In South America, C. dirus specimens dated to the Late Pleistocene were found along the north and west coasts, but none have been found in Argentina, an area that was inhabited by Canis gezi and Canis nehringi. Given their similarities and timeframes, it is proposed that C. gezi was the ancestor of Canis nehringi. One study found that C. dirus was more evolutionarily derived than C. nehringi, and was larger in the size and construction of its lower molars for more efficient predation. For this reason, some researchers have proposed that C. dirus may have originated in South America. Tedford proposed that C. armbrusteri was the common ancestor for both the North and South American wolves. Later studies suggested that C. dirus and C. nehringi were the same species, though this possible synonymy is not officially formalized yet, and that C. dirus had migrated from North America into South America, making it a participant in the Great American Interchange. In 2018, a study found that Canis gezi did not fall under genus Canis and should be classified under the subtribe Cerdocyonina; however, no genus was proposed.

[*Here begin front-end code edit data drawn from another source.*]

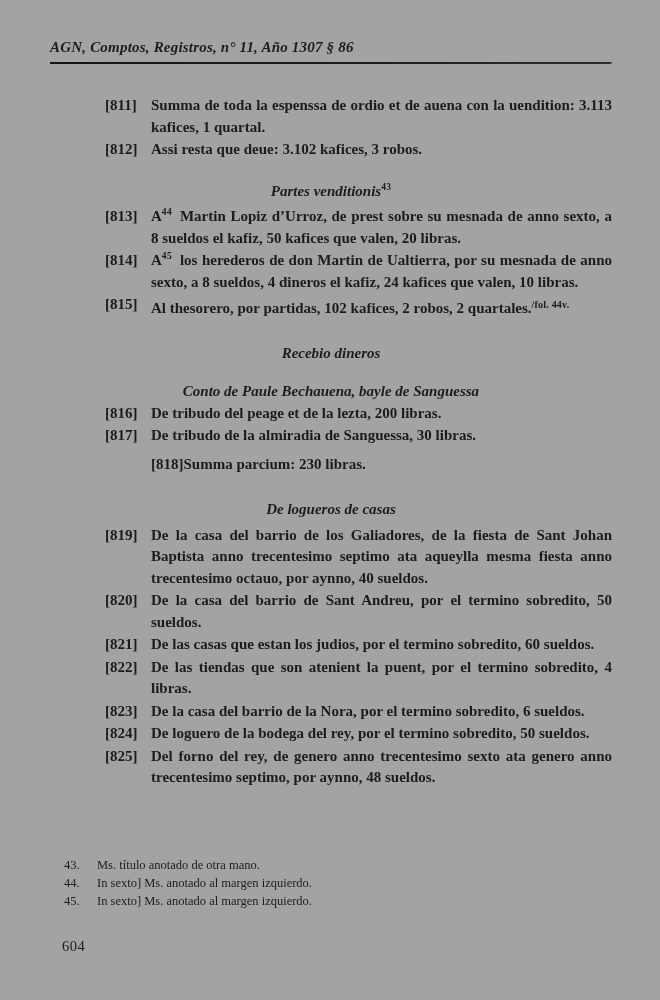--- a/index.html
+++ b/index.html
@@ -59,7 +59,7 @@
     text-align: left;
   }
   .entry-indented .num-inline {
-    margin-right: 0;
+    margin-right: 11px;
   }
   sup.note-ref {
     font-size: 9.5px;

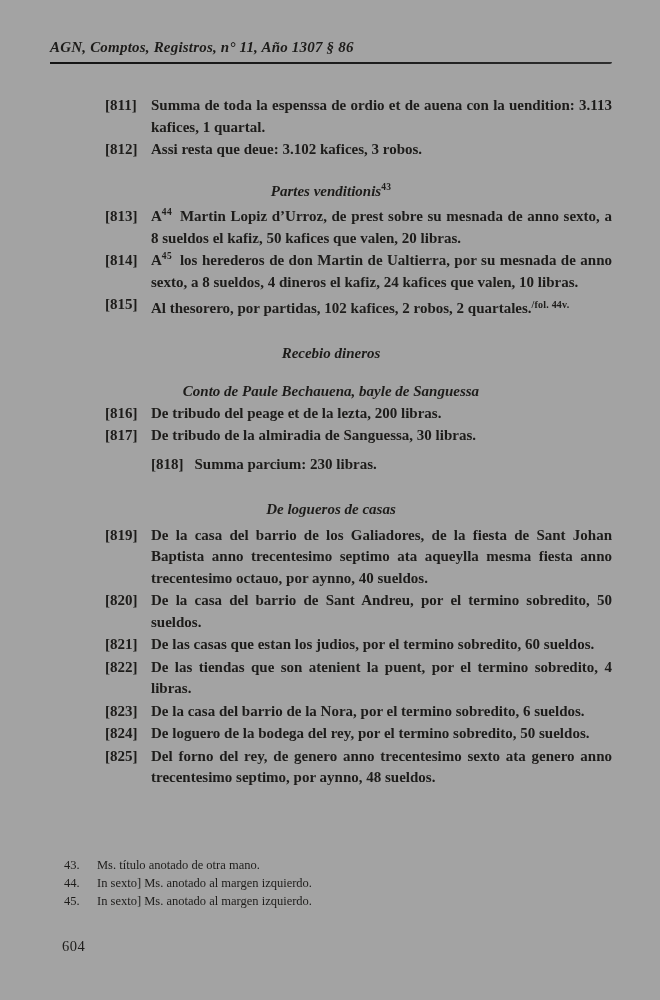--- a/index.html
+++ b/index.html
@@ -150,7 +150,7 @@
 
     <p class="entry"><span class="num">[819]</span><span class="txt">De la casa del barrio de los Galiadores, de la fiesta de Sant Johan Baptista anno trecentesimo septimo ata aqueylla mesma fiesta anno trecentesimo octauo, por aynno, 40 sueldos.</span></p>
 
-    <p class="entry"><span class="num">[820]</span><span class="txt">De la casa del barrio de Sant Andreu, por el termino sobredito, 50 sueldos.</span></p>
+    <p class="entry"><span class="num">[480]</span><span class="txt">De la casa del barrio de Sant Andreu, por el termino sobredito, 50 sueldos.</span></p>
 
     <p class="entry"><span class="num">[821]</span><span class="txt">De las casas que estan los judios, por el termino sobredito, 60 sueldos.</span></p>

The 2020 discovery of a claimed dire wolf fossil in northeast China indicates that dire wolves may have crossed Beringia when it existed, though Ruiz-Ramoni et al. doubted that this specimen represents a dire wolf. They also proposed that the Armbruster's wolf should be given a new genus name, possibly included within the genus Aenocyon, as it was probably ancestral to the dire wolf and its assignment within the genus Canis is not well-founded. This was also considered plausible by other authors. In their revision of the Pleistocene assemblage from the Cumberland Bone Cave, Eshelman et al. proposed the new combination of the Armbruster's wolf within the genus Aenocyon, which would expand the earliest known occurrence of this genus up to the Middle Pleistocene.